If the administration really intends to be guided by public health experts, the guidelines for reopening the country could make even the outer limit of eight weeks suggested by Kudlow look overly optimistic.
Over the past week, the conservative American Enterprise Institute published a pair of reports authored by a group of public health experts, including Scott Gottlieb, who served as Trump's Food and Drug Administration commissioner from 2017 to 2019, offering a "road map" for reopening the country.
The study recommends a step-by-step approach in which the country would only slowly return to a semblance of normality as the capacity to test people for the virus and treat those who have it are improved. The authors propose a four-phase process to reopen the country and prepare it to deal with future pandemics.
According to their road map, the United States is only just beginning Phase 1, in which social distancing restrictions are used as an emergency measure to slow the spread of the virus at a time when testing is still not adequate, the real number of those infected remains unknown, and hospitals are either overwhelmed or at risk of being overwhelmed by the sick.
Phase 2 would allow for a gradual reopening of the economy on a regional basis, but the "triggers" identified for making the transition to Phase 2 are far from current reality.
According to the study, a state can safely proceed to Phase 2 when it meets four criteria: a sustained reduction in cases for at least 14 days; hospitals in the state are safely able to treat all patients; the state is able to test all people with COVID-19 symptoms; and the state is able to conduct active monitoring of confirmed cases and their contacts.
None of those criteria are currently met in the U.S. Even in areas where the number of new cases had begun to decline, testing is still not widespread, and the dramatic shortage of personal protective equipment and ventilators in hard-hit hospitals shows that the medical system is still under severe stress. Systems for active monitoring of confirmed cases and for tracing their contacts are still being developed.
The third phase of the process, in which all restrictions would be lifted, is further distant. According to the report, doing so would, at minimum, require the development of therapeutic techniques that reduce the lethality of the virus, or better, the approval of a vaccine to prevent it altogether.
In fact, according to Gottlieb, it would be unwise to expect a full economic recovery until a reliable vaccine can be developed that will give people peace of mind about returning to normalcy — and that is at least a year or more off.
"Absent that, this is going to be an 80% economy," Gottlieb said in an interview on CBS's "Face the Nation" over the weekend.
"There are things that are not coming back. People are not going to crowd into conferences. They're not going to crowd into arenas. The marginal customer is not going back to movie theaters and cruises and Disneyland. And we need to accept that. Now, what changes that equation is technology. But we need a deliberate approach to getting that technology quickly," Gottlieb said.
Evidence from China suggests that Gottlieb is correct. The government has now lifted restrictions on the city of Wuhan, where the virus first emerged late last year. But despite triumphant statements by local officials that 97% of industrial businesses have reopened, media reports suggest that only about 60% of workers are showing up.

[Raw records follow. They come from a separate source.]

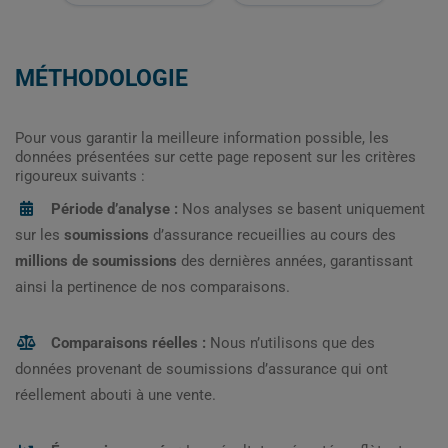
MÉTHODOLOGIE
Pour vous garantir la meilleure information possible, les
données présentées sur cette page reposent sur les critères
rigoureux suivants :
Période d’analyse :
Nos analyses se basent uniquement
sur les
soumissions
d’assurance recueillies au cours des
millions de soumissions
des dernières années, garantissant
ainsi la pertinence de nos comparaisons.
Comparaisons réelles :
Nous n’utilisons que des
données provenant de soumissions d’assurance qui ont
réellement abouti à une vente.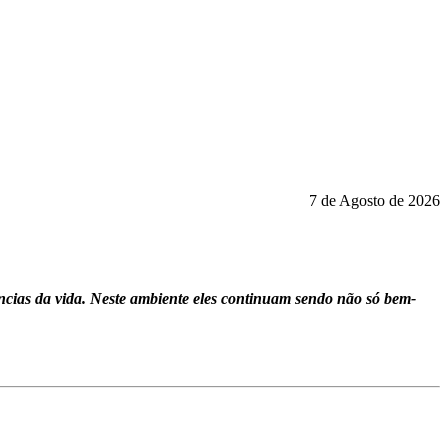
7 de Agosto de 2026
ncias da vida. Neste ambiente eles continuam sendo não só bem-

There is also the real possibility that in some areas, a resumption of something like normal activity could result in a resurgence of the virus. In late March, for example, Hong Kong's leaders believed that they had successfully avoided a serious outbreak of the virus. But after restrictions on travel were eased, the disease came roaring back, necessitating a further crackdown.
A study by researchers at Harvard's T.H. Chan School of Public Health suggests that the United States could be facing a period of up to two years in which social distancing restrictions must be applied intermittently, as localities face a periodic resurgence of infections.